I’m repeating myself, I know, but when young people ask “why does everything have to be about Vietnam?” they’re welcome to these people, and to begin accounting for them, and stuffing them down the garbage disposal of history, on their own. The simple fact is that the Republican party took leave of its senses forty-five years ago, abandoned respect for opposing viewpoints, abandoned decency, abandoned the very idea of truth itself. It did so because in Vietnam, and in the struggle for Civil Rights, it was not simply on the wrong side–generally, at the time, uniformly in the aftermath–it was wrong at the top of its lungs.

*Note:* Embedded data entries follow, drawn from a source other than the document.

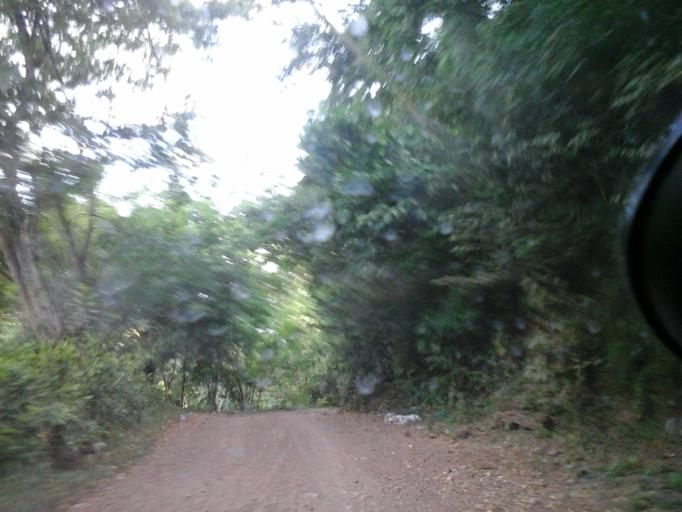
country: CO
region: Cesar
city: San Diego
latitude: 10.2428
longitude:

And it has behaved ever since like a pathological liar who imagines he’s hiding a deep dark secret, except there’s nothing secret about it.
If the Republican party is determined to become a minority party again, fine. Perhaps it’s time to realize, however belatedly, that it can do so without continuing to pander to spite-filled idiots who have little business walking around loose, let alone pulling the strings of a major political party.
lemming says
Ah, but it’s important to pander to the right spite-filled idiots. I sincerely doubt that the people driving around with “Nobama” stickers and making racist comments on the news contributed all that heavily to McCain. Lacking the funds, there’s not much left to do but attack and hope for attention. Got to find the ones with deep pockets –
Lou says
I like Damian’s term in a post above ‘willfully ignorant’.That means we will accept only facts leading to conclusions that support what we already believe.The undecided voters are a precious few with 70% of all November voters already probably having made up their minds long ago to go with who ever each party’s candidate would be.

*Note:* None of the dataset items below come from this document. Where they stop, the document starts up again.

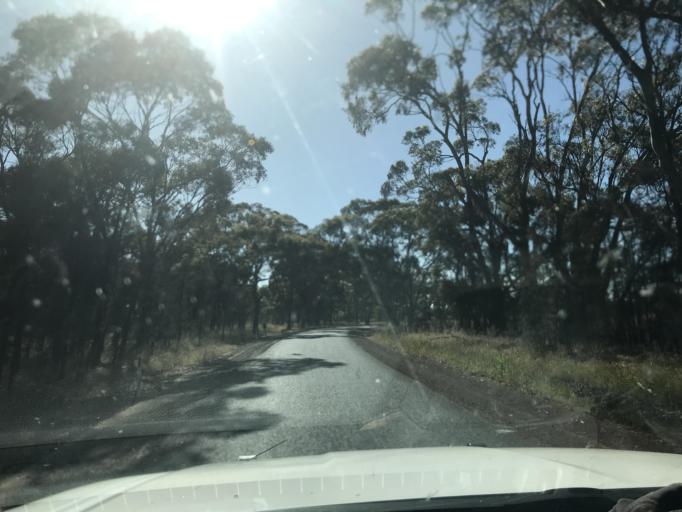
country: AU
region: Victoria
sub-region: Horsham
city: Horsham
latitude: -37.0265
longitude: 141.7159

It’s all due to ‘willful ignorance’,and I include myself.I was decided to vote for Obama before he was even nominated. So both liberals and conservatives and in-betweeners sift out those facts we are willing to accept as cogent.
Parker says
Lou –
This is “confirmation bias” (Wikipedia, but this is a fairly neutral topic, I think).

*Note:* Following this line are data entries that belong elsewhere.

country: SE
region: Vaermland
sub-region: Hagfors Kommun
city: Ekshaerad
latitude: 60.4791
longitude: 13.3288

It helps to be aware that it exists – but the concept can also be misused, as in being the basis for ‘pandering’ for example.
Not so much a matter of willful ignorance as willful blindness, I think. And it is no respecter of political affiliation, as far as I can see.
Lou says
Parker,
In my view willful blindess and willful ignorance are two steps along the same path,and become set from we ‘believe’. As I understand american pragmatism says that we determine a plan of action after examining a situation,and then we prioritize our options accordingly. American core belief is based on the sanctity of our constitution and the rule of law.Of course the constitution can be interpreted in ‘liberal( or permissive) ways and ‘conservative’ (or restrictive ways).
Jason says
While I support Obama, I do have to say that I think McCain has had a good deal of level-headedness with some of these mobs. I saw a clip this morning where a woman was talking about how bad of a person Obama is, and McCain corrected her, saying something like:
“he is a good man, a good family man as well. We just have very different ideas about what is best for this country”
Honestly, both sides are holding back quite a bit. I don’t see near the amount of mud being thrown as there was in previous years.